> **Material to process**:
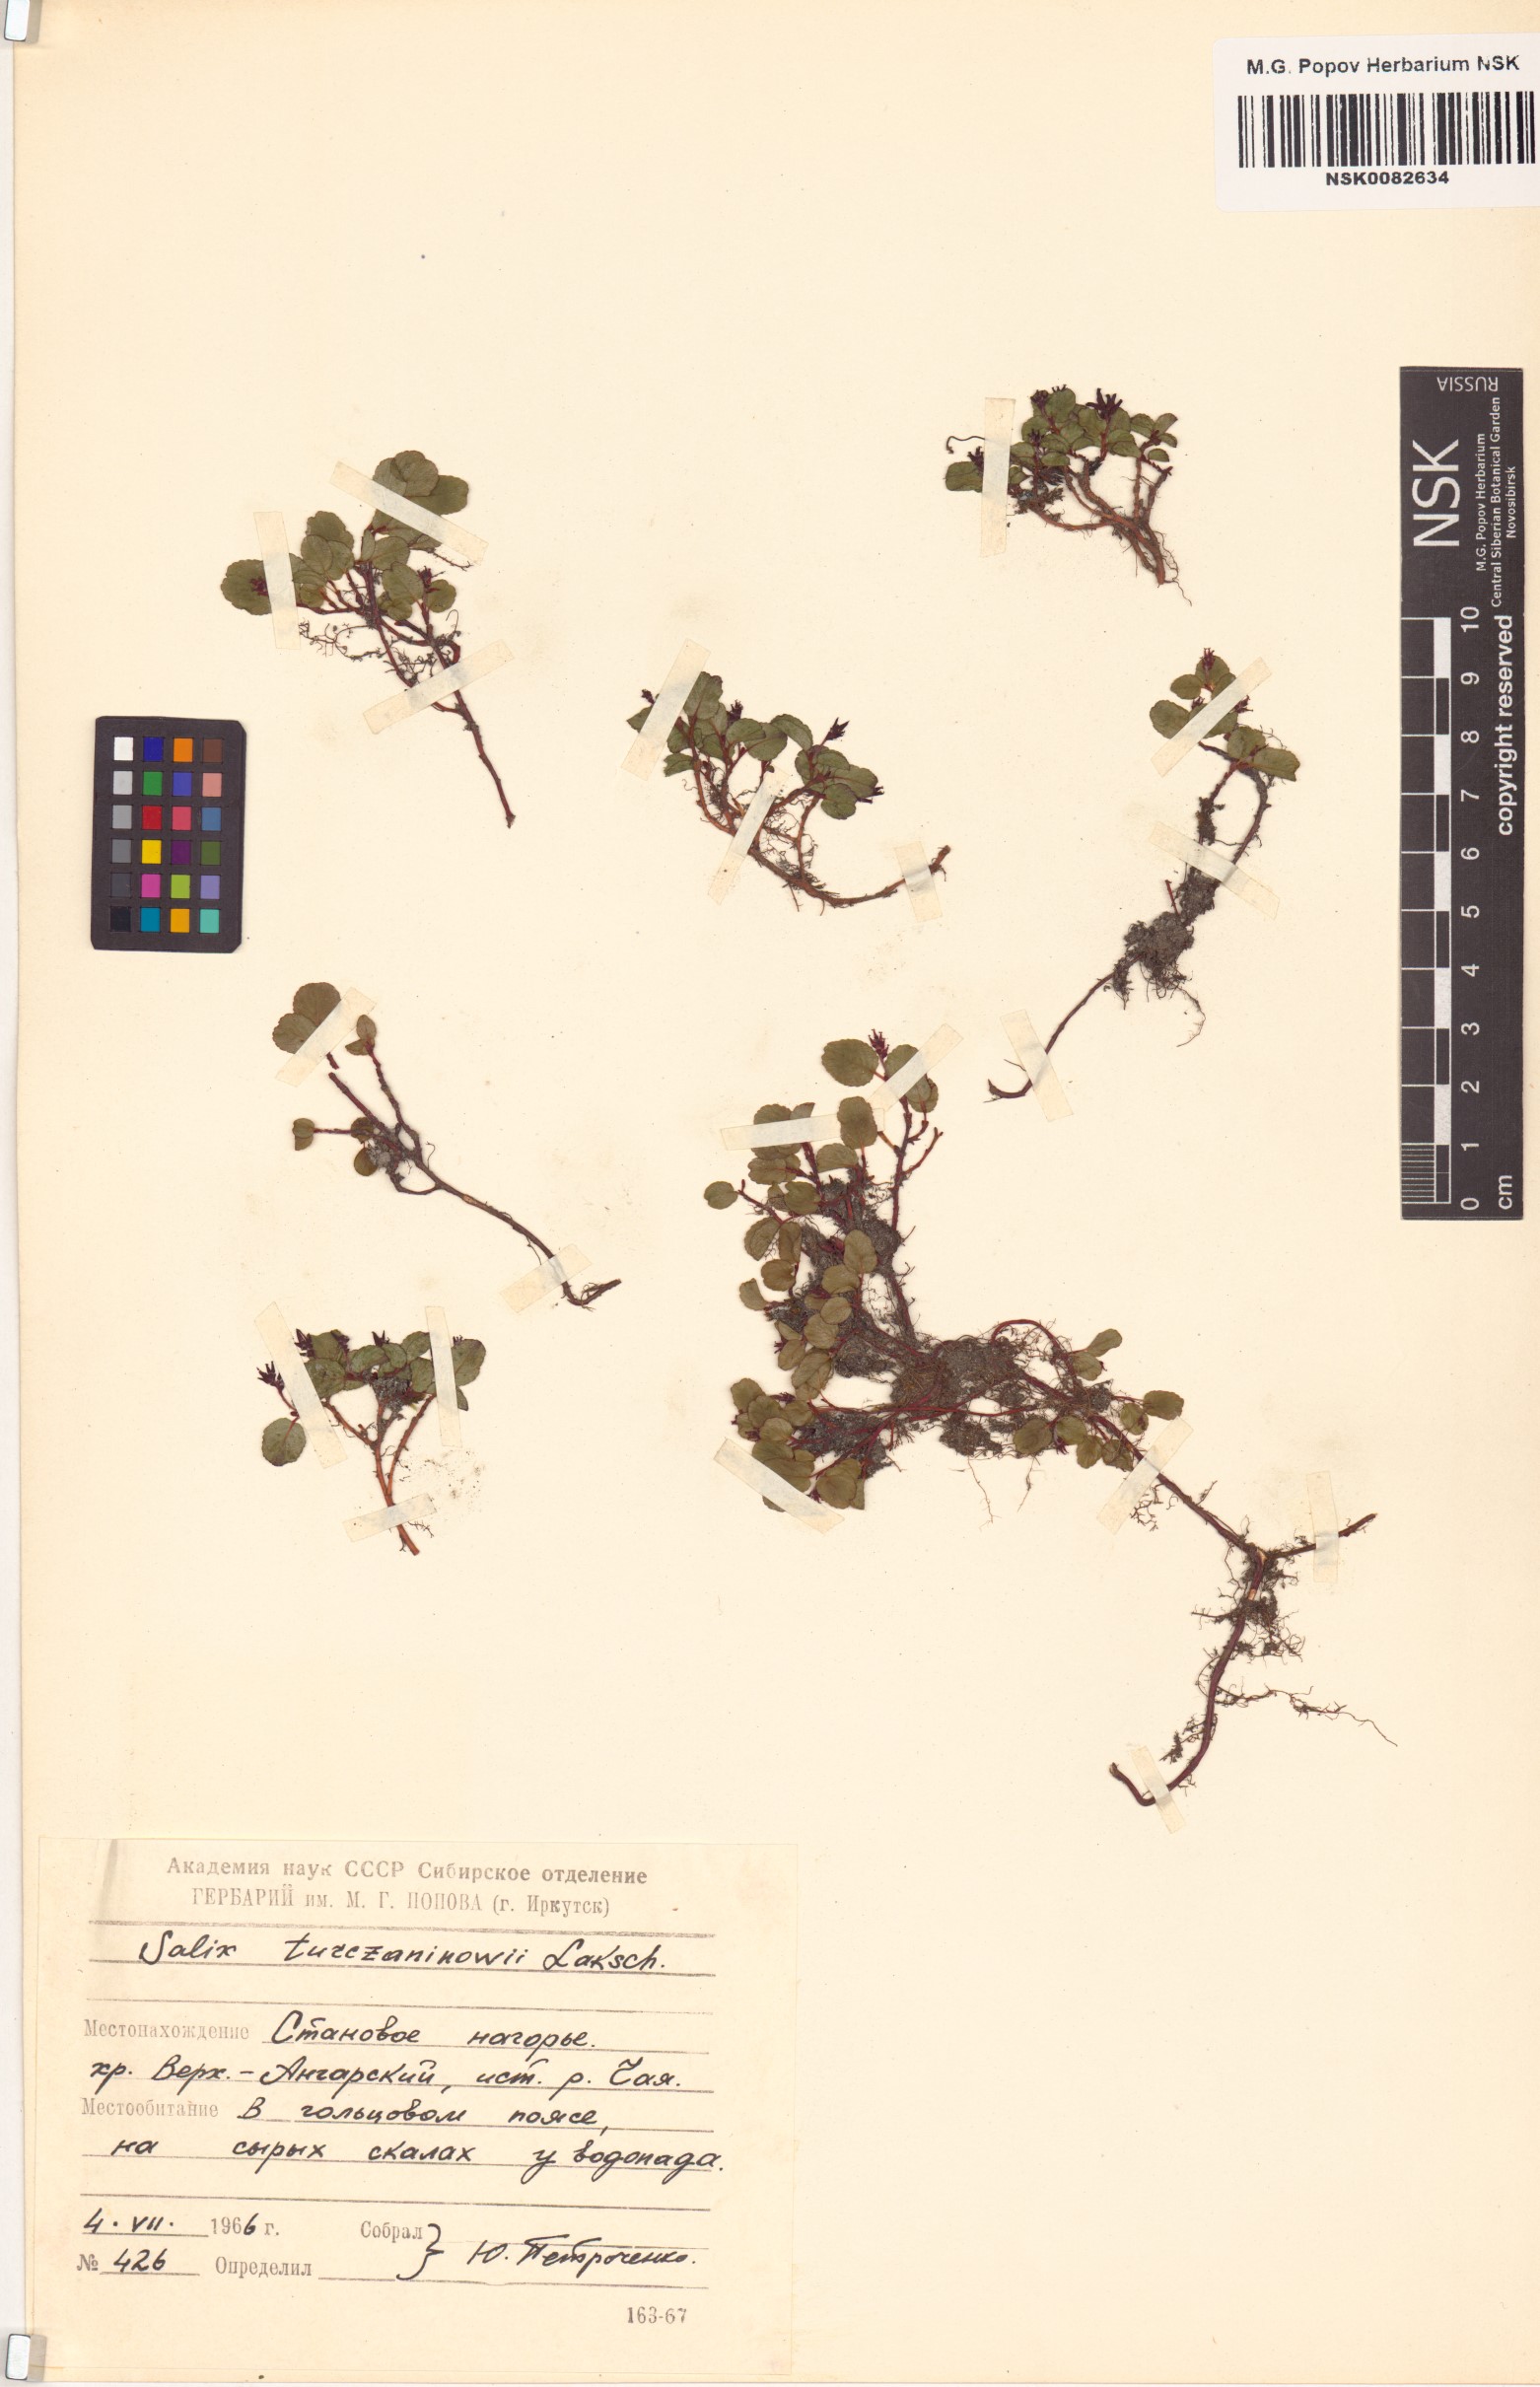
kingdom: Plantae
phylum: Tracheophyta
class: Magnoliopsida
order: Malpighiales
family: Salicaceae
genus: Salix
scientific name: Salix turczaninowii
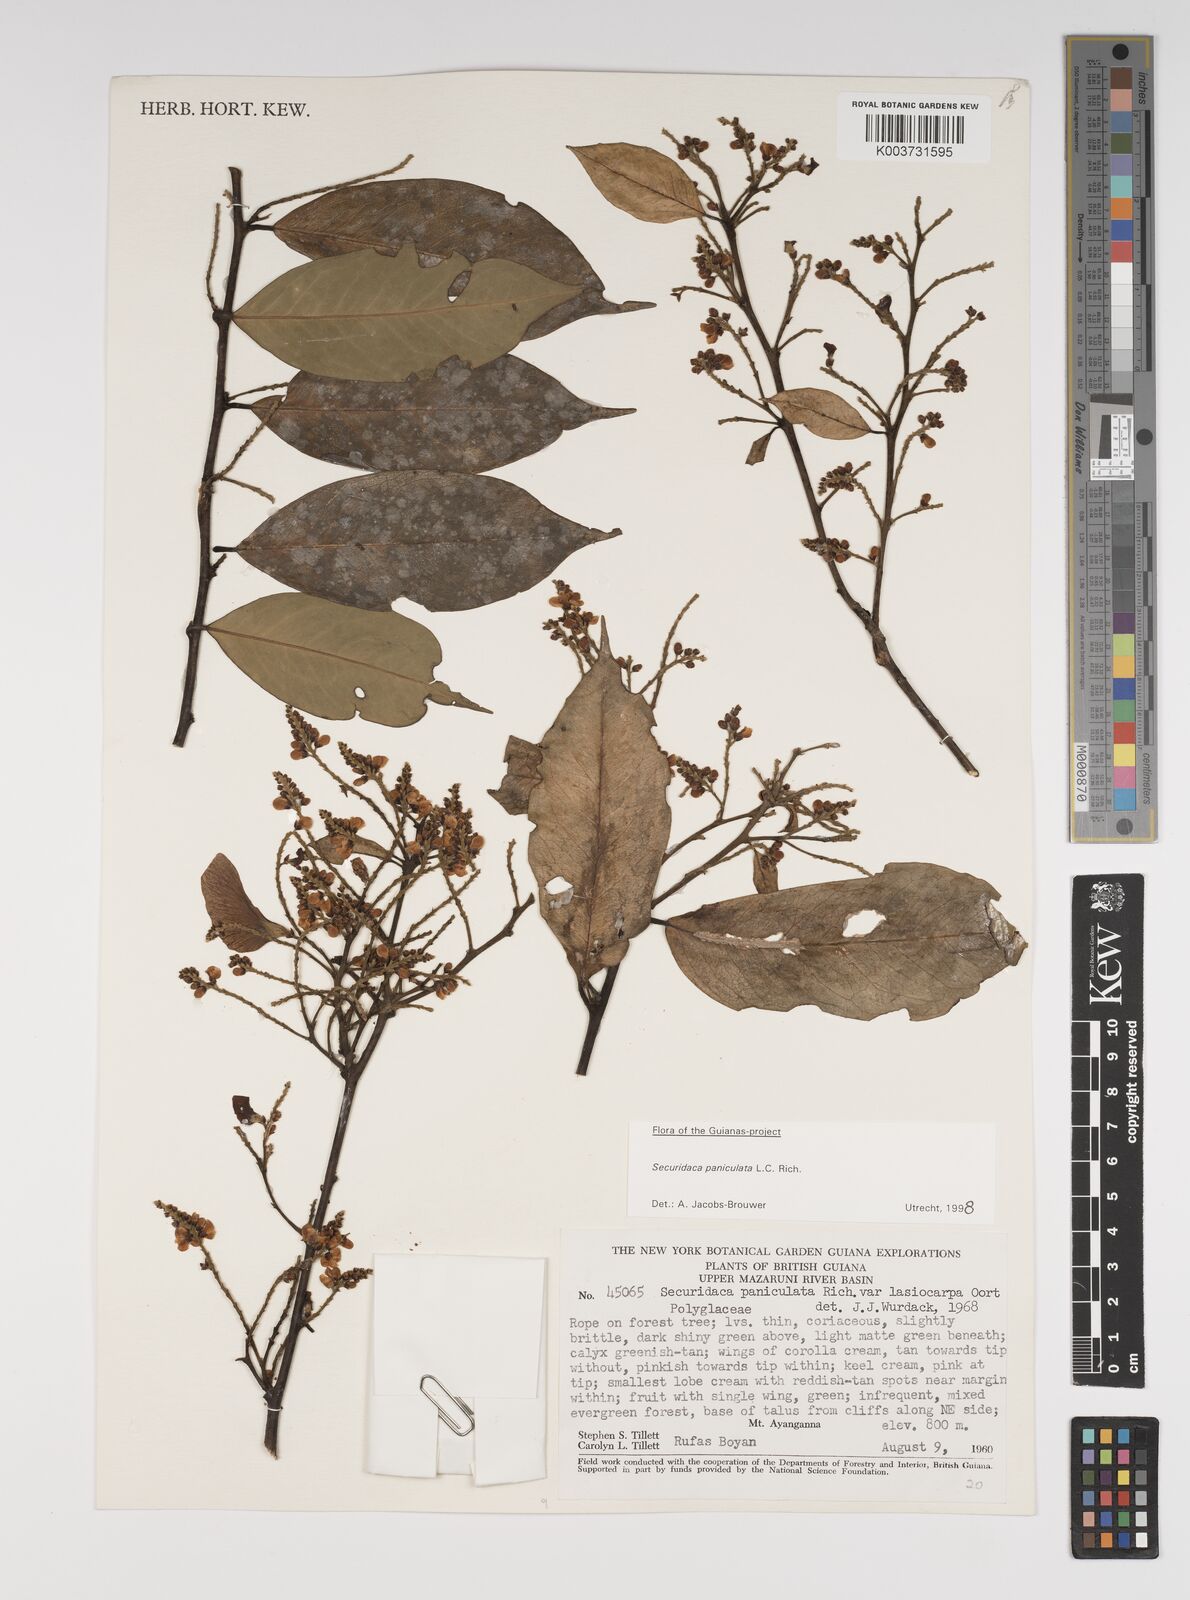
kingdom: Plantae
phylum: Tracheophyta
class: Magnoliopsida
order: Fabales
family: Polygalaceae
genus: Securidaca
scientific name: Securidaca paniculata
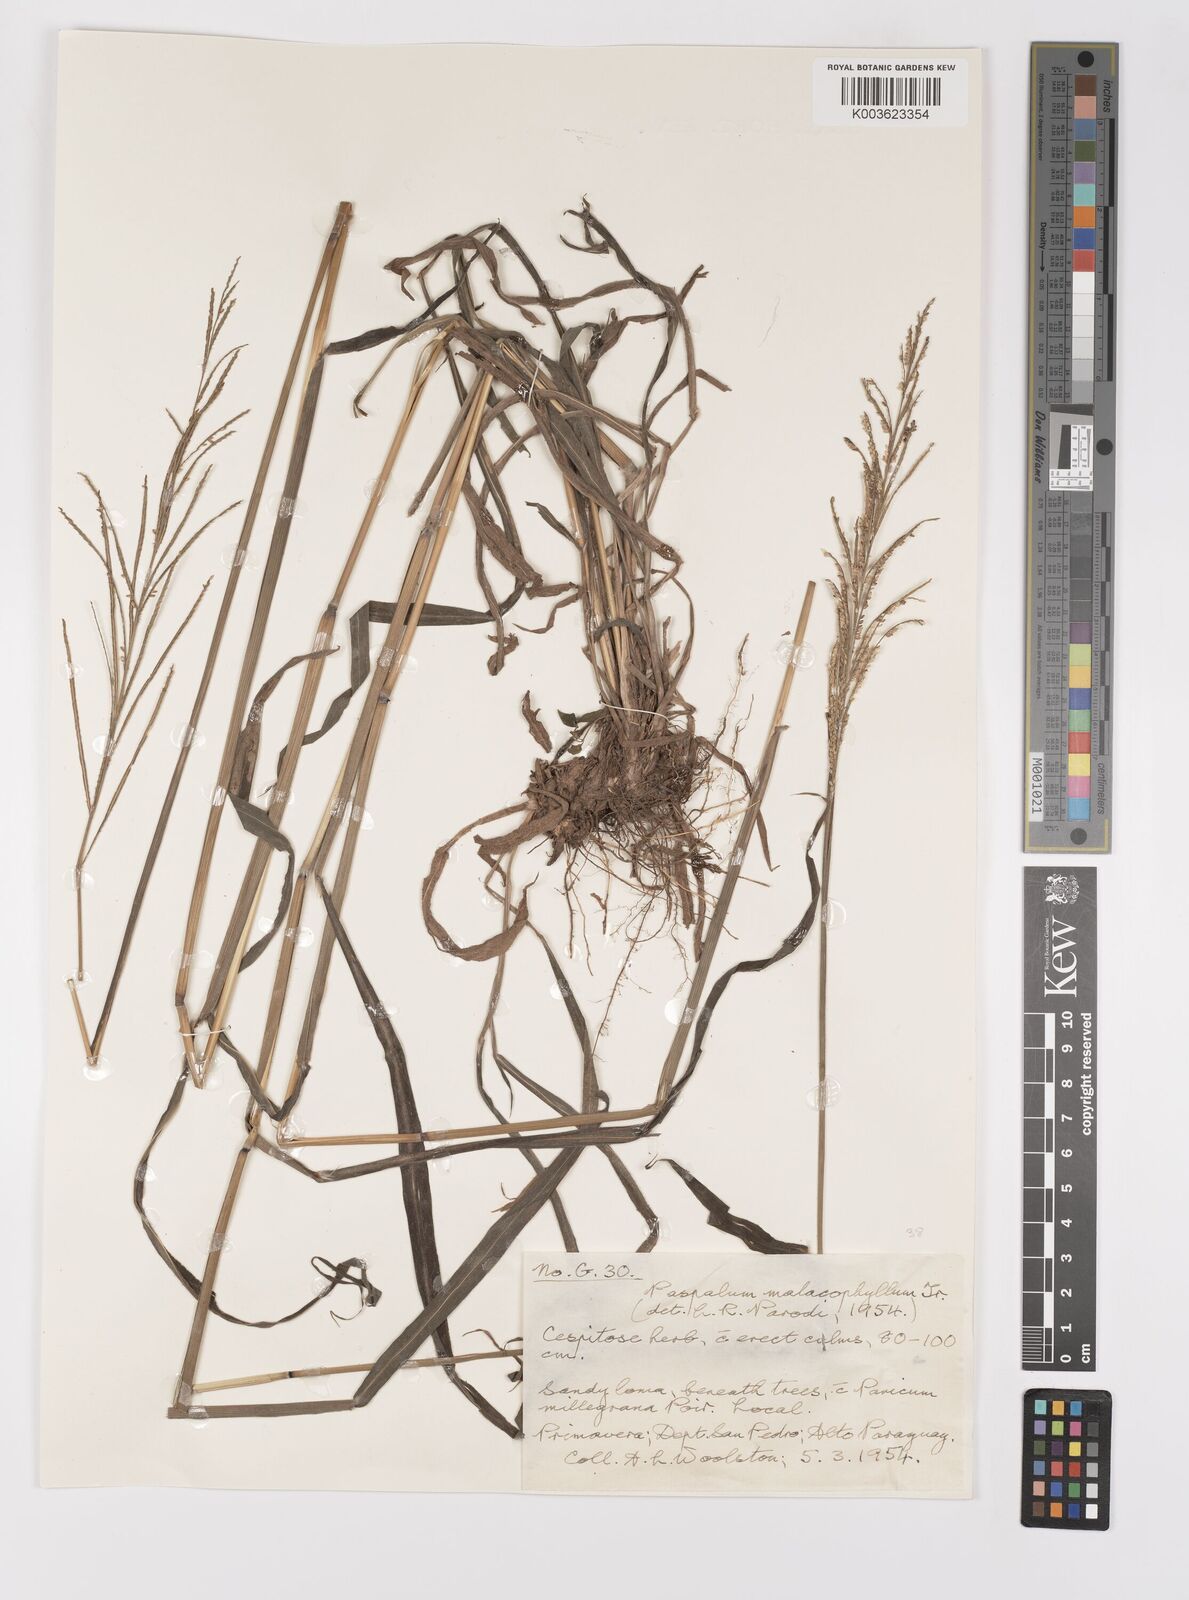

> **Exercise brief**: Render each line of the material above as a JSON array of strings, one string per line, skipping blank lines and leaving out the pictures.

> **Problem solution**:
[
  "kingdom: Plantae",
  "phylum: Tracheophyta",
  "class: Magnoliopsida",
  "order: Malpighiales",
  "family: Salicaceae",
  "genus: Salix",
  "scientific name: Salix turczaninowii",
  "kingdom: Plantae",
  "phylum: Tracheophyta",
  "class: Magnoliopsida",
  "order: Fabales",
  "family: Polygalaceae",
  "genus: Securidaca",
  "scientific name: Securidaca paniculata"
]